§ **EXERCISE OBJECTIVE**
Each entry must be written out again exactly as it stands.

§ **DATA FOR THIS EXERCISE**

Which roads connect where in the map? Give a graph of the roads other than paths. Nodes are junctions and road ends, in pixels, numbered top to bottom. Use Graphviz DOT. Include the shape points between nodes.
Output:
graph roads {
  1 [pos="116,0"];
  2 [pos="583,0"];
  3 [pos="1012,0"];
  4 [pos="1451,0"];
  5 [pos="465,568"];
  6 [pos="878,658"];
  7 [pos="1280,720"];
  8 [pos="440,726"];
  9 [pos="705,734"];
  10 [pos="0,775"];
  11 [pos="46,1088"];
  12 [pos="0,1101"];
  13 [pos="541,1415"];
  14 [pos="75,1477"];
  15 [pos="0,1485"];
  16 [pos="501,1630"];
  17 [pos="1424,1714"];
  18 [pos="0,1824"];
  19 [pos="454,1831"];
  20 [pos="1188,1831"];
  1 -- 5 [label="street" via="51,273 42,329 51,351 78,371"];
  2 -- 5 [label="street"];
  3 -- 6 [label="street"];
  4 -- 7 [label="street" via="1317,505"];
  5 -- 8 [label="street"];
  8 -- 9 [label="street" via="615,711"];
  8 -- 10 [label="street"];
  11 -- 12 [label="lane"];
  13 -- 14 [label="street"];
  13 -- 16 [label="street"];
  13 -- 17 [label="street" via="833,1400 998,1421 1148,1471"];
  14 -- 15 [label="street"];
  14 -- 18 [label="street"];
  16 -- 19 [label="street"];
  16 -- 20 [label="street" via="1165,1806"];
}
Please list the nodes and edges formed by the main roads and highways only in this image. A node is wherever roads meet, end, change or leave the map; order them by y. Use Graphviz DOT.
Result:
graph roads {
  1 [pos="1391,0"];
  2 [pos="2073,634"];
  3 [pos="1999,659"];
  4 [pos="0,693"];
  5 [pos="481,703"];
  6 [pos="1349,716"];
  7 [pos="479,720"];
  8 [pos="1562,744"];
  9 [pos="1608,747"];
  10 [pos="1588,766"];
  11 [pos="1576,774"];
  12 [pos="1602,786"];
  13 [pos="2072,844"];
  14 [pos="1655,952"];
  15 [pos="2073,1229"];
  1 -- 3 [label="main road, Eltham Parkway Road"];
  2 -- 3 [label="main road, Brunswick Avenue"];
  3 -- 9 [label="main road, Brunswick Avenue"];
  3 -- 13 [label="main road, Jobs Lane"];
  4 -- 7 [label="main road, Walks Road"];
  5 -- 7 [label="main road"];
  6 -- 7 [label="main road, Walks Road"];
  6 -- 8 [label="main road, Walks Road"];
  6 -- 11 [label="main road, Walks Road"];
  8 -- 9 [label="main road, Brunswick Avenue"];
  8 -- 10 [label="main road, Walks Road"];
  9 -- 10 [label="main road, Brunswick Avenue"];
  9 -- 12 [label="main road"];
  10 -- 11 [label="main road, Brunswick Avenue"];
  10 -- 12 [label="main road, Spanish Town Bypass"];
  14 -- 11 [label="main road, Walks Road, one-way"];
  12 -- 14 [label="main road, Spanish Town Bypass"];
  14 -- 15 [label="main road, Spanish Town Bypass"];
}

§ **WRITTEN SOLUTION**
Which roads connect where in the map? Give a graph of the roads other than paths. Nodes are junctions and road ends, in pixels, numbered top to bottom. Use Graphviz DOT. Include the shape points between nodes.
Output:
graph roads {
  1 [pos="116,0"];
  2 [pos="583,0"];
  3 [pos="1012,0"];
  4 [pos="1451,0"];
  5 [pos="465,568"];
  6 [pos="878,658"];
  7 [pos="1280,720"];
  8 [pos="440,726"];
  9 [pos="705,734"];
  10 [pos="0,775"];
  11 [pos="46,1088"];
  12 [pos="0,1101"];
  13 [pos="541,1415"];
  14 [pos="75,1477"];
  15 [pos="0,1485"];
  16 [pos="501,1630"];
  17 [pos="1424,1714"];
  18 [pos="0,1824"];
  19 [pos="454,1831"];
  20 [pos="1188,1831"];
  1 -- 5 [label="street" via="51,273 42,329 51,351 78,371"];
  2 -- 5 [label="street"];
  3 -- 6 [label="street"];
  4 -- 7 [label="street" via="1317,505"];
  5 -- 8 [label="street"];
  8 -- 9 [label="street" via="615,711"];
  8 -- 10 [label="street"];
  11 -- 12 [label="lane"];
  13 -- 14 [label="street"];
  13 -- 16 [label="street"];
  13 -- 17 [label="street" via="833,1400 998,1421 1148,1471"];
  14 -- 15 [label="street"];
  14 -- 18 [label="street"];
  16 -- 19 [label="street"];
  16 -- 20 [label="street" via="1165,1806"];
}
Please list the nodes and edges formed by the main roads and highways only in this image. A node is wherever roads meet, end, change or leave the map; order them by y. Use Graphviz DOT.
Result:
graph roads {
  1 [pos="1391,0"];
  2 [pos="2073,634"];
  3 [pos="1999,659"];
  4 [pos="0,693"];
  5 [pos="481,703"];
  6 [pos="1349,716"];
  7 [pos="479,720"];
  8 [pos="1562,744"];
  9 [pos="1608,747"];
  10 [pos="1588,766"];
  11 [pos="1576,774"];
  12 [pos="1602,786"];
  13 [pos="2072,844"];
  14 [pos="1655,952"];
  15 [pos="2073,1229"];
  1 -- 3 [label="main road, Eltham Parkway Road"];
  2 -- 3 [label="main road, Brunswick Avenue"];
  3 -- 9 [label="main road, Brunswick Avenue"];
  3 -- 13 [label="main road, Jobs Lane"];
  4 -- 7 [label="main road, Walks Road"];
  5 -- 7 [label="main road"];
  6 -- 7 [label="main road, Walks Road"];
  6 -- 8 [label="main road, Walks Road"];
  6 -- 11 [label="main road, Walks Road"];
  8 -- 9 [label="main road, Brunswick Avenue"];
  8 -- 10 [label="main road, Walks Road"];
  9 -- 10 [label="main road, Brunswick Avenue"];
  9 -- 12 [label="main road"];
  10 -- 11 [label="main road, Brunswick Avenue"];
  10 -- 12 [label="main road, Spanish Town Bypass"];
  14 -- 11 [label="main road, Walks Road, one-way"];
  12 -- 14 [label="main road, Spanish Town Bypass"];
  14 -- 15 [label="main road, Spanish Town Bypass"];
}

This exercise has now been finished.